Absent of the pre-eminent function of the boatyard to build boats, “beer-thirty” became an institution of considerable proportions. At one time a large grill was installed and on Fridays, whatever the commercial shrimpers and fishermen of Shem Creek saw fit to donate to the cause ended up grilled to perfection, to be simply picked off the grill, blown cool between the fingers and washed down with a frosty one, “guy style.”
There was little ceremony or pretense at the boatyard, and all the while boats of every imaginable shape and size make their way in and out of the creek and Charleston Harbor for our viewing pleasure as we took note and made comments, sometimes giving rise to the next little project that would take place under the shed. Back then, more than two decades or so ago, as the sandbar protruding out from Patriot’s Point continued to shoal up the area just outside the northern side of the mouth of the creek, we took odious delight in watching those boaters with no apparent local knowledge drive themselves right up onto the flats with a huge plume of mud in their wake and that telltale gurgling roar of a motor from 1,000 yards away that it’s just been driven high and dry. Sometimes we gauged the height of the tide and then quickly bet whether the hapless boat will hit bottom or not. Yes, guys can be that way.
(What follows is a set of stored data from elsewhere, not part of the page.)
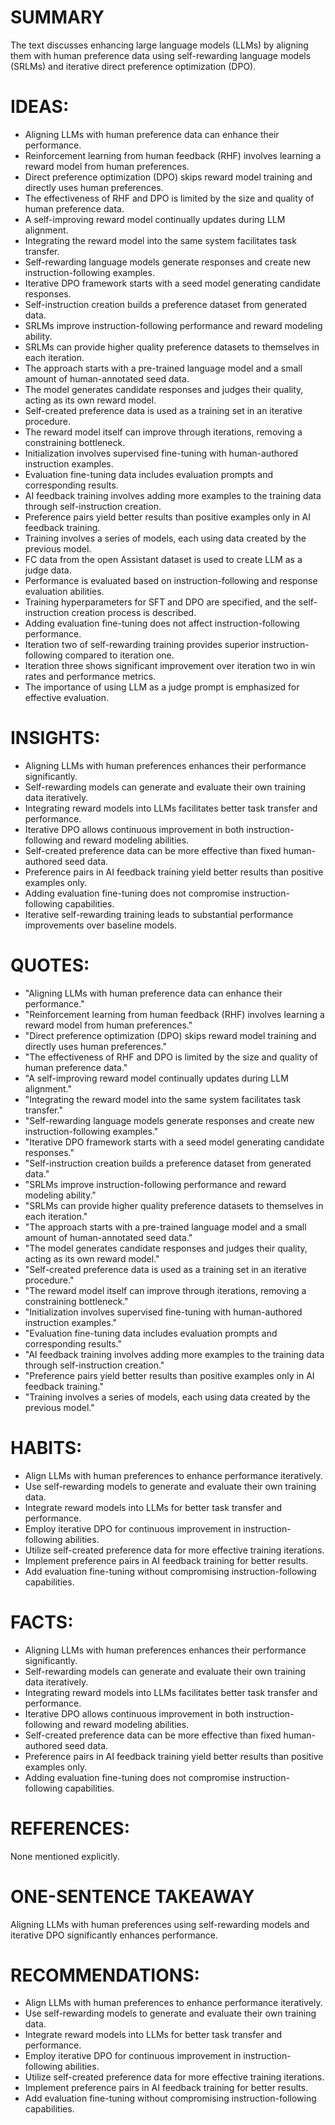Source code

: # SUMMARY
The text discusses enhancing large language models (LLMs) by aligning them with human preference data using self-rewarding language models (SRLMs) and iterative direct preference optimization (DPO).

# IDEAS:
- Aligning LLMs with human preference data can enhance their performance.
- Reinforcement learning from human feedback (RHF) involves learning a reward model from human preferences.
- Direct preference optimization (DPO) skips reward model training and directly uses human preferences.
- The effectiveness of RHF and DPO is limited by the size and quality of human preference data.
- A self-improving reward model continually updates during LLM alignment.
- Integrating the reward model into the same system facilitates task transfer.
- Self-rewarding language models generate responses and create new instruction-following examples.
- Iterative DPO framework starts with a seed model generating candidate responses.
- Self-instruction creation builds a preference dataset from generated data.
- SRLMs improve instruction-following performance and reward modeling ability.
- SRLMs can provide higher quality preference datasets to themselves in each iteration.
- The approach starts with a pre-trained language model and a small amount of human-annotated seed data.
- The model generates candidate responses and judges their quality, acting as its own reward model.
- Self-created preference data is used as a training set in an iterative procedure.
- The reward model itself can improve through iterations, removing a constraining bottleneck.
- Initialization involves supervised fine-tuning with human-authored instruction examples.
- Evaluation fine-tuning data includes evaluation prompts and corresponding results.
- AI feedback training involves adding more examples to the training data through self-instruction creation.
- Preference pairs yield better results than positive examples only in AI feedback training.
- Training involves a series of models, each using data created by the previous model.
- FC data from the open Assistant dataset is used to create LLM as a judge data.
- Performance is evaluated based on instruction-following and response evaluation abilities.
- Training hyperparameters for SFT and DPO are specified, and the self-instruction creation process is described.
- Adding evaluation fine-tuning does not affect instruction-following performance.
- Iteration two of self-rewarding training provides superior instruction-following compared to iteration one.
- Iteration three shows significant improvement over iteration two in win rates and performance metrics.
- The importance of using LLM as a judge prompt is emphasized for effective evaluation.

# INSIGHTS:
- Aligning LLMs with human preferences enhances their performance significantly.
- Self-rewarding models can generate and evaluate their own training data iteratively.
- Integrating reward models into LLMs facilitates better task transfer and performance.
- Iterative DPO allows continuous improvement in both instruction-following and reward modeling abilities.
- Self-created preference data can be more effective than fixed human-authored seed data.
- Preference pairs in AI feedback training yield better results than positive examples only.
- Adding evaluation fine-tuning does not compromise instruction-following capabilities.
- Iterative self-rewarding training leads to substantial performance improvements over baseline models.

# QUOTES:
- "Aligning LLMs with human preference data can enhance their performance."
- "Reinforcement learning from human feedback (RHF) involves learning a reward model from human preferences."
- "Direct preference optimization (DPO) skips reward model training and directly uses human preferences."
- "The effectiveness of RHF and DPO is limited by the size and quality of human preference data."
- "A self-improving reward model continually updates during LLM alignment."
- "Integrating the reward model into the same system facilitates task transfer."
- "Self-rewarding language models generate responses and create new instruction-following examples."
- "Iterative DPO framework starts with a seed model generating candidate responses."
- "Self-instruction creation builds a preference dataset from generated data."
- "SRLMs improve instruction-following performance and reward modeling ability."
- "SRLMs can provide higher quality preference datasets to themselves in each iteration."
- "The approach starts with a pre-trained language model and a small amount of human-annotated seed data."
- "The model generates candidate responses and judges their quality, acting as its own reward model."
- "Self-created preference data is used as a training set in an iterative procedure."
- "The reward model itself can improve through iterations, removing a constraining bottleneck."
- "Initialization involves supervised fine-tuning with human-authored instruction examples."
- "Evaluation fine-tuning data includes evaluation prompts and corresponding results."
- "AI feedback training involves adding more examples to the training data through self-instruction creation."
- "Preference pairs yield better results than positive examples only in AI feedback training."
- "Training involves a series of models, each using data created by the previous model."

# HABITS:
- Align LLMs with human preferences to enhance performance iteratively.
- Use self-rewarding models to generate and evaluate their own training data.
- Integrate reward models into LLMs for better task transfer and performance.
- Employ iterative DPO for continuous improvement in instruction-following abilities.
- Utilize self-created preference data for more effective training iterations.
- Implement preference pairs in AI feedback training for better results.
- Add evaluation fine-tuning without compromising instruction-following capabilities.

# FACTS:
- Aligning LLMs with human preferences enhances their performance significantly.
- Self-rewarding models can generate and evaluate their own training data iteratively.
- Integrating reward models into LLMs facilitates better task transfer and performance.
- Iterative DPO allows continuous improvement in both instruction-following and reward modeling abilities.
- Self-created preference data can be more effective than fixed human-authored seed data.
- Preference pairs in AI feedback training yield better results than positive examples only.
- Adding evaluation fine-tuning does not compromise instruction-following capabilities.

# REFERENCES:
None mentioned explicitly.

# ONE-SENTENCE TAKEAWAY
Aligning LLMs with human preferences using self-rewarding models and iterative DPO significantly enhances performance.

# RECOMMENDATIONS:
- Align LLMs with human preferences to enhance performance iteratively.
- Use self-rewarding models to generate and evaluate their own training data.
- Integrate reward models into LLMs for better task transfer and performance.
- Employ iterative DPO for continuous improvement in instruction-following abilities.
- Utilize self-created preference data for more effective training iterations.
- Implement preference pairs in AI feedback training for better results.
- Add evaluation fine-tuning without compromising instruction-following capabilities.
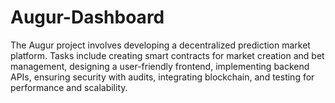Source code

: # Augur-Dashboard
The Augur project involves developing a decentralized prediction market platform. Tasks include creating smart contracts for market creation and bet management, designing a user-friendly frontend, implementing backend APIs, ensuring security with audits, integrating blockchain, and testing for performance and scalability.
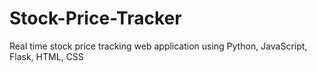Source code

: # Stock-Price-Tracker
Real time stock price tracking web application using Python, JavaScript, Flask, HTML, CSS
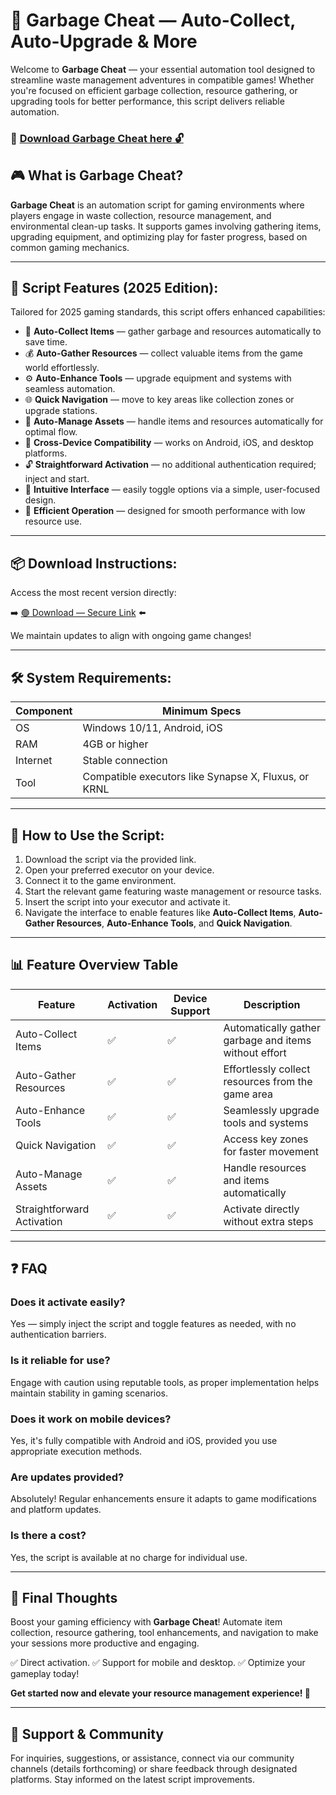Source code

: # 🎯 Garbage Cheat — Auto-Collect, Auto-Upgrade & More

Welcome to **Garbage Cheat** — your essential automation tool designed to streamline waste management adventures in compatible games! Whether you're focused on efficient garbage collection, resource gathering, or upgrading tools for better performance, this script delivers reliable automation.

### 🔽 [Download Garbage Cheat here 🔓](https://anysoftdownload.com)

## 🎮 What is Garbage Cheat?

**Garbage Cheat** is an automation script for gaming environments where players engage in waste collection, resource management, and environmental clean-up tasks. It supports games involving gathering items, upgrading equipment, and optimizing play for faster progress, based on common gaming mechanics.

---
## 🧩 Script Features (2025 Edition):

Tailored for 2025 gaming standards, this script offers enhanced capabilities:

* 🚀 **Auto-Collect Items** — gather garbage and resources automatically to save time.
* 💰 **Auto-Gather Resources** — collect valuable items from the game world effortlessly.
* ⚙️ **Auto-Enhance Tools** — upgrade equipment and systems with seamless automation.
* 🌐 **Quick Navigation** — move to key areas like collection zones or upgrade stations.
* 🎯 **Auto-Manage Assets** — handle items and resources automatically for optimal flow.
* 📱 **Cross-Device Compatibility** — works on Android, iOS, and desktop platforms.
* 🔓 **Straightforward Activation** — no additional authentication required; inject and start.
* 🧼 **Intuitive Interface** — easily toggle options via a simple, user-focused design.
* 🚀 **Efficient Operation** — designed for smooth performance with low resource use.

---
## 📦 Download Instructions:

Access the most recent version directly:

➡️ [🟢 Download — Secure Link](https://anysoftdownload.com/) ⬅️

We maintain updates to align with ongoing game changes!

---
## 🛠 System Requirements:

| Component | Minimum Specs                         |
|------------|---------------------------------------|
| OS         | Windows 10/11, Android, iOS          |
| RAM        | 4GB or higher                        |
| Internet   | Stable connection                     |
| Tool       | Compatible executors like Synapse X, Fluxus, or KRNL |

---
## 🚀 How to Use the Script:

1. Download the script via the provided link.
2. Open your preferred executor on your device.
3. Connect it to the game environment.
4. Start the relevant game featuring waste management or resource tasks.
5. Insert the script into your executor and activate it.
6. Navigate the interface to enable features like **Auto-Collect Items**, **Auto-Gather Resources**, **Auto-Enhance Tools**, and **Quick Navigation**.

---
## 📊 Feature Overview Table

| Feature                | Activation | Device Support | Description                                              |
|------------------------|------------|----------------|----------------------------------------------------------|
| Auto-Collect Items   | ✅        | ✅             | Automatically gather garbage and items without effort   |
| Auto-Gather Resources| ✅        | ✅             | Effortlessly collect resources from the game area       |
| Auto-Enhance Tools   | ✅        | ✅             | Seamlessly upgrade tools and systems                    |
| Quick Navigation     | ✅        | ✅             | Access key zones for faster movement                    |
| Auto-Manage Assets   | ✅        | ✅             | Handle resources and items automatically                |
| Straightforward Activation | ✅    | ✅             | Activate directly without extra steps                   |

---
## ❓ FAQ

### Does it activate easily?

Yes — simply inject the script and toggle features as needed, with no authentication barriers.

### Is it reliable for use?

Engage with caution using reputable tools, as proper implementation helps maintain stability in gaming scenarios.

### Does it work on mobile devices?

Yes, it's fully compatible with Android and iOS, provided you use appropriate execution methods.

### Are updates provided?

Absolutely! Regular enhancements ensure it adapts to game modifications and platform updates.

### Is there a cost?

Yes, the script is available at no charge for individual use.

---
## 🏁 Final Thoughts

Boost your gaming efficiency with **Garbage Cheat**! Automate item collection, resource gathering, tool enhancements, and navigation to make your sessions more productive and engaging.

✅ Direct activation.
✅ Support for mobile and desktop.
✅ Optimize your gameplay today!

**Get started now and elevate your resource management experience! 🚀**

---
## 📢 Support & Community

For inquiries, suggestions, or assistance, connect via our community channels (details forthcoming) or share feedback through designated platforms. Stay informed on the latest script improvements.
Some wives or girlfriends may fret in distrust when their man says he’s stopping off somewhere after work, going out for a few hours with the guys, or when he disappears for the better part of a Saturday afternoon. Some of them, I’m sure, should fret. And I’m not advocating that men shirk their responsibilities to spend much time with their families as is possible. But ladies, if your man ever says he’s heading down to the boatyard or going out to work on his boat, encourage him to go, resting assured that the man who walks back in the door a few hours later will be better than the one who walked out.

The Crab Bank Yatch Club part…
When the name of the club was conceived, a local artist who used to frequent the place volunteered to make a hand-carved wooden sign to make it all official. It was an auspicious day when he drove up and took from his back seat a finely carved board, covered with a towel. The board was propped up upon one of the boat hulls under the shed and we all gathered around in a semi-circle for the big unveiling. The towel was pulled back and for a good five seconds or so we all admired the fine handiwork. Then, in the sixth second (and the full laughter started around the 10-second mark), it was noted by one and all that the spelling was wrong! But, not being a yacht club that would ever institute a “Jackets required after 6 p.m.” rule, the consensus was immediately arrived at that the sign read just fine as was: The Crab Bank Yatch Club.